Ad intra

La persona como cualidad, como esa capacidad de hacer distinción entre uno mismo y el otro, la diferencia de sí mismo con el resto, nos abre a la siguiente interrogante: ¿qué representa ese sí mismoa lo que hacemos referencia?. Sabemos que somos y que no somos el otro, pero eso que sabemos que somos y por tanto nos hace diferentes, debe ser el núcleo mismo del alma: no soy mi propia persona, como facultad, como cualidad de mí ser, propia de mi naturaleza personal, soy lo que mi persona distingue de sí misma a otras personas. No soy mi facultad –mi facultad de ser persona- soy lo que soy desprendido de dicha facultad.

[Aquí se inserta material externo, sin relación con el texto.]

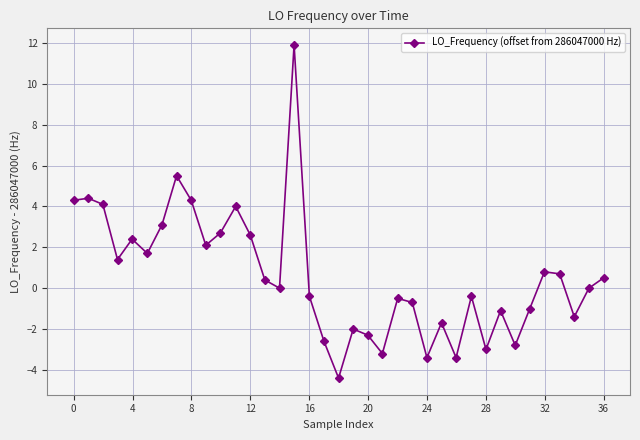

How many distinct data groups are displayed?

1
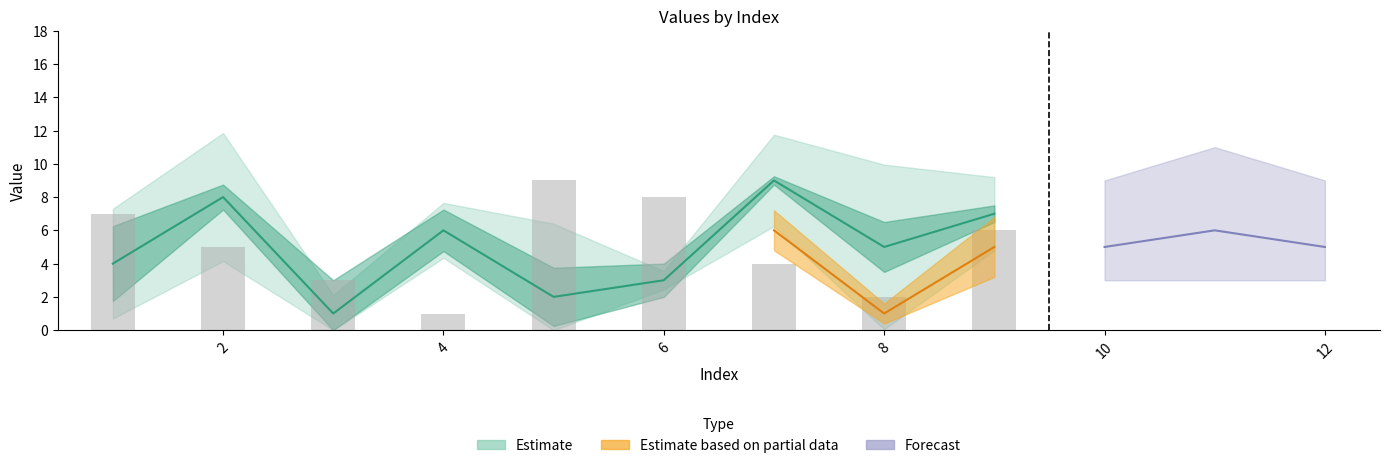

How many groups of bars are there?

9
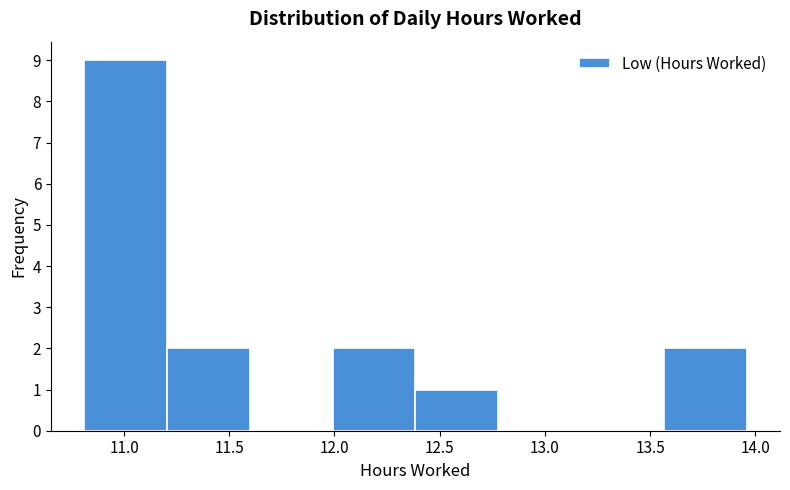

Which range on the x-axis has the tallest bar?

10.80 to 11.20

Y son tan variados los humanos, las percepciones, acepciones – y la genética- las circunstancias que de alguna forma moldean ese sí mismo que es cada uno de nosotros, que esa variación –multiplicidad- es uniforme en la facultad de persona, pero no así en lo que sea facultad distingue como propiedad de ese sí mismo, donde paradójicamente, ella misma forma parte.

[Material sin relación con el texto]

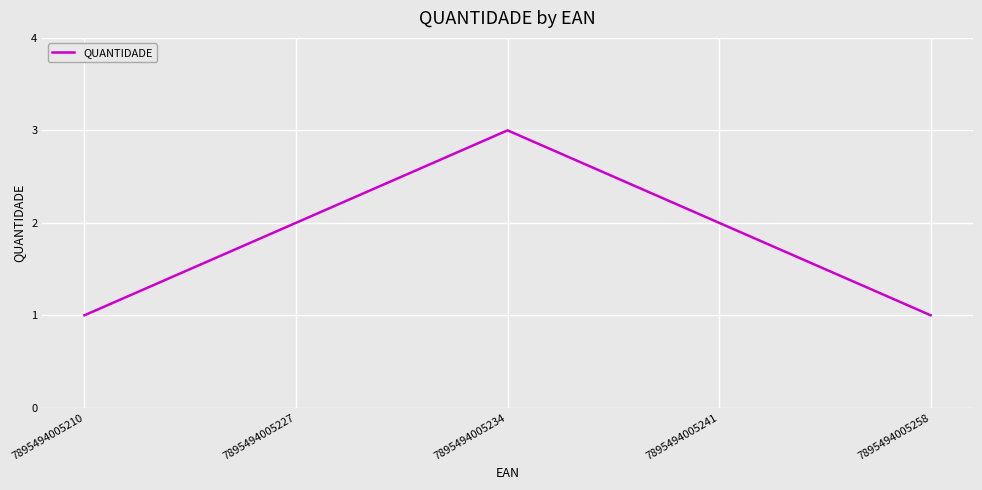

Between 7895494005234 and 7895494005241, which is larger?

7895494005234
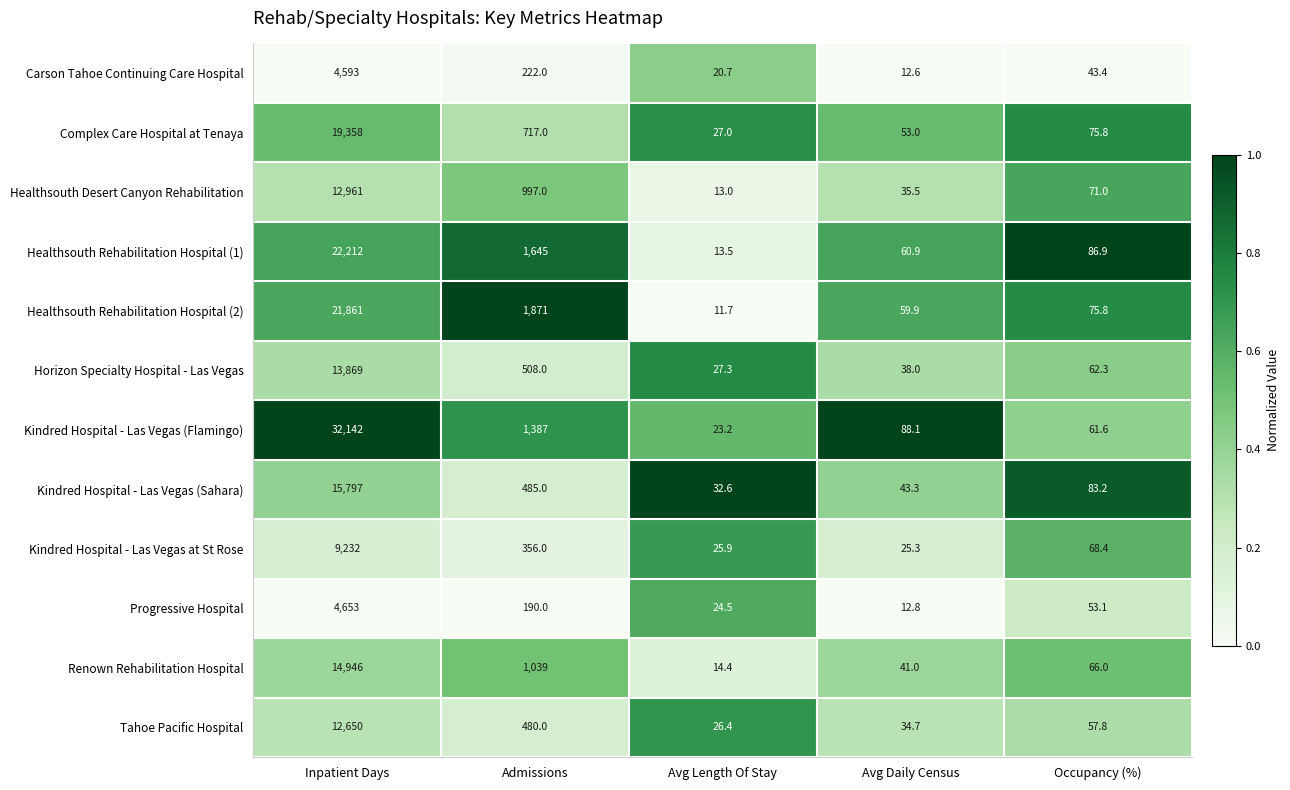

The value of Kindred Hospital - Las Vegas (Sahara) at Admissions is 775.0. True or false?

False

Pareciera que la persona –ésta hipóstasis, este latino prosopón o máscara desde donde discurre lo que es propiamente comunicable desde el ente humano como individuo hacia sus semejantes- es una facultad uniforme como facultad: homogénea en tanto que es facultad pero heterogénea en tanto que comunica un sin fin de formas distintas. Yo soy un hombre, es una declaración uniforme de mi persona acerca de mi ser como hombre, no obstante, esa distinción en tal caso es un producto, una consecuencia de la facultad de mi personalidad adjunta a mi persona, no mi persona como tal.

La persona como entidad subjetiva, es objetiva en relación a su funcionamiento – en principio- pero muy subjetiva en el funcionamiento – en su ejecución- , porque como facultad, como herramienta, es capaz de distinguir mi propio yo de los otros, pero en su praxis, es incapaz de distinguir ese yo de forma inmediata –totalmente veraz- de sí misma y confunde con facilidad lo que ella es en sí misma como facultad, de lo que distingue como esa facultad que es de por sí.

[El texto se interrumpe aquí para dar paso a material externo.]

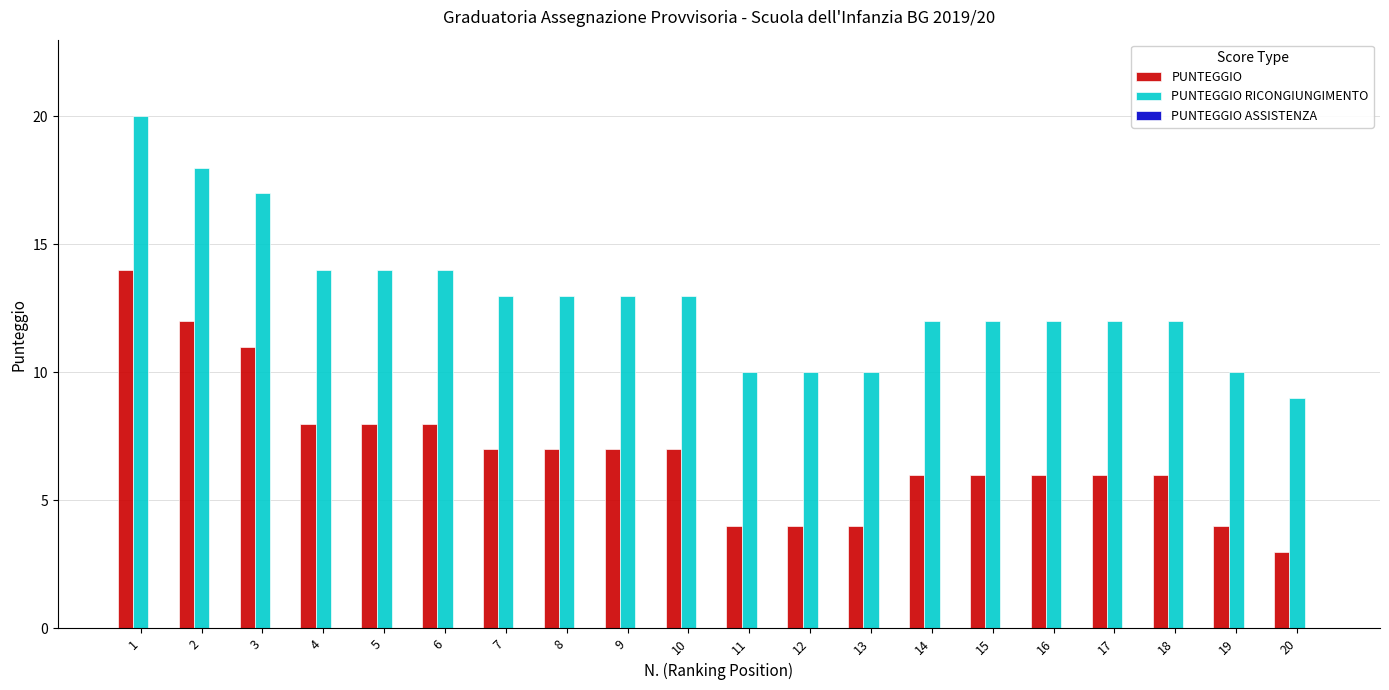

What is the sum of all PUNTEGGIO RICONGIUNGIMENTO values?

258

La persona humana, a diferencia de las personas divinas, carece de un conocimiento exhaustivo de ese sí mismo –yo- al que pretende distinguir. Cuando comunico a través lo que expresa mi persona, como por ejemplo, al decir queamo, ese amor que comunico tener no es propio de la persona, sino que ella distingue en mi “yo” la emoción y la da a conocer; entonces mi persona es objetiva en tanto que distingue en esencia que “amo” y no que “odio”, pero es subjetiva en la práctica, pues no trasmite con fidelidad las implicaciones de lo que comunica, ni lo hace con certeza – puede que en esencia yo no “amo” después de todo- puesto que sólo comunica de la multiplicidad de formas adjuntas a su propia subsistencia, la que a su juicio se asemeja más a lo que es el “amor”: es como si hallando un acercamiento propio al amor reconociera y derivara de dicha realidad –el amor- el hecho de que de facto “amo” –aunque tal vez sólo sienta pasión o capricho-

La persona, propia de la naturaleza humana, puede engañarse acerca del sí mismo… en relación a esto, basta recordar: “perverso y engañoso es el corazón del hombre, ¿quién lo conocerá?